### ACTIVITY
From the line bearing "adenocarcinoma was stained" down to the final line of the records below, give every line again exactly and add nothing.

BEGIN DATA LISTING

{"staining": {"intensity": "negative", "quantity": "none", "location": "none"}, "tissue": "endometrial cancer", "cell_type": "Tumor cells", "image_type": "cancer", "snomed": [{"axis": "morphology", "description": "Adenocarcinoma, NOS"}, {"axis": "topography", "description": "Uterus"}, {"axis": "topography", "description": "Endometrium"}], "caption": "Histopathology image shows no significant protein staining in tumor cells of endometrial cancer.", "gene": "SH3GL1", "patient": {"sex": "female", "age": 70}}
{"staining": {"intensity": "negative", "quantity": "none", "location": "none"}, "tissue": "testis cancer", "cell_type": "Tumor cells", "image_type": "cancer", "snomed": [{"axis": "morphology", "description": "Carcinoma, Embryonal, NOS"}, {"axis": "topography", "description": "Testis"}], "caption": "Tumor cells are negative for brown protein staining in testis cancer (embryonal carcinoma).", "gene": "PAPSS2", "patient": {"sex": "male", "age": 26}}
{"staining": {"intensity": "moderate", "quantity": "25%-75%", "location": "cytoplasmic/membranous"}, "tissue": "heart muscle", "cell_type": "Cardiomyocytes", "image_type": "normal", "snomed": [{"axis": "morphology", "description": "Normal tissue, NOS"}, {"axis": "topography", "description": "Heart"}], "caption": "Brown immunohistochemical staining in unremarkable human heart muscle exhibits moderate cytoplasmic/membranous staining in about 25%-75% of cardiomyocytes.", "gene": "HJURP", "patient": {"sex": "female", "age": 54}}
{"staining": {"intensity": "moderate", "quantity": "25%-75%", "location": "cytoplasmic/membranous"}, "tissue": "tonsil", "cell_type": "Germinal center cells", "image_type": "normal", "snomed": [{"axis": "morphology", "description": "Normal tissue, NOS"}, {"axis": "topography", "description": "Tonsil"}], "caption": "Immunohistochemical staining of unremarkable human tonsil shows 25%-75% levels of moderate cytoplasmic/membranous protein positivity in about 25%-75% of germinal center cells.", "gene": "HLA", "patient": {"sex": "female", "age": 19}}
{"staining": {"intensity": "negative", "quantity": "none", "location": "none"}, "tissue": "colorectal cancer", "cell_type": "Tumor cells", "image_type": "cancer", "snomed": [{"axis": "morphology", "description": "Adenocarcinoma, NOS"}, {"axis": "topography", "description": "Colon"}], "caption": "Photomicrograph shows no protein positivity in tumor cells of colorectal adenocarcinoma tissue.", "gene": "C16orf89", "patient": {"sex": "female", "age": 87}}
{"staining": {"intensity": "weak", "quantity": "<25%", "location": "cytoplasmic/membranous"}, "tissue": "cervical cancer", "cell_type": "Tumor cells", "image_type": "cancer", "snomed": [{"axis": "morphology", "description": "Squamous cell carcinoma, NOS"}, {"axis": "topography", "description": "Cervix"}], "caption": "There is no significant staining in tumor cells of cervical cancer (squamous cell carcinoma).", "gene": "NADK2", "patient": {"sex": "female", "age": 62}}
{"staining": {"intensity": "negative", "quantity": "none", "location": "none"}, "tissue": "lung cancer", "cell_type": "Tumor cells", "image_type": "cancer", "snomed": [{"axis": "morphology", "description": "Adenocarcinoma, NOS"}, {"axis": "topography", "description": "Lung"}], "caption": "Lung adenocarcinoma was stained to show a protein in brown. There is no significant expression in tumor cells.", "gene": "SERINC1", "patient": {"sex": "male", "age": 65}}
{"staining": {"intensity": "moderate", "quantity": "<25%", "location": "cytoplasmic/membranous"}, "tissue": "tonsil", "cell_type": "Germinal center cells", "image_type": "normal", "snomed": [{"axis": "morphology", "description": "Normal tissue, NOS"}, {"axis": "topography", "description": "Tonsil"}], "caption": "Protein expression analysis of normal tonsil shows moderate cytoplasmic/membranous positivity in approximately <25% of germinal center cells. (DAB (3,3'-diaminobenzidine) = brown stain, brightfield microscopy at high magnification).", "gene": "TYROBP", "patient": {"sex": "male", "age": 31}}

END DATA LISTING

### SOLVED PROBLEM
{"staining": {"intensity": "negative", "quantity": "none", "location": "none"}, "tissue": "lung cancer", "cell_type": "Tumor cells", "image_type": "cancer", "snomed": [{"axis": "morphology", "description": "Adenocarcinoma, NOS"}, {"axis": "topography", "description": "Lung"}], "caption": "Lung adenocarcinoma was stained to show a protein in brown. There is no significant expression in tumor cells.", "gene": "SERINC1", "patient": {"sex": "male", "age": 65}}
{"staining": {"intensity": "moderate", "quantity": "<25%", "location": "cytoplasmic/membranous"}, "tissue": "tonsil", "cell_type": "Germinal center cells", "image_type": "normal", "snomed": [{"axis": "morphology", "description": "Normal tissue, NOS"}, {"axis": "topography", "description": "Tonsil"}], "caption": "Protein expression analysis of normal tonsil shows moderate cytoplasmic/membranous positivity in approximately <25% of germinal center cells. (DAB (3,3'-diaminobenzidine) = brown stain, brightfield microscopy at high magnification).", "gene": "TYROBP", "patient": {"sex": "male", "age": 31}}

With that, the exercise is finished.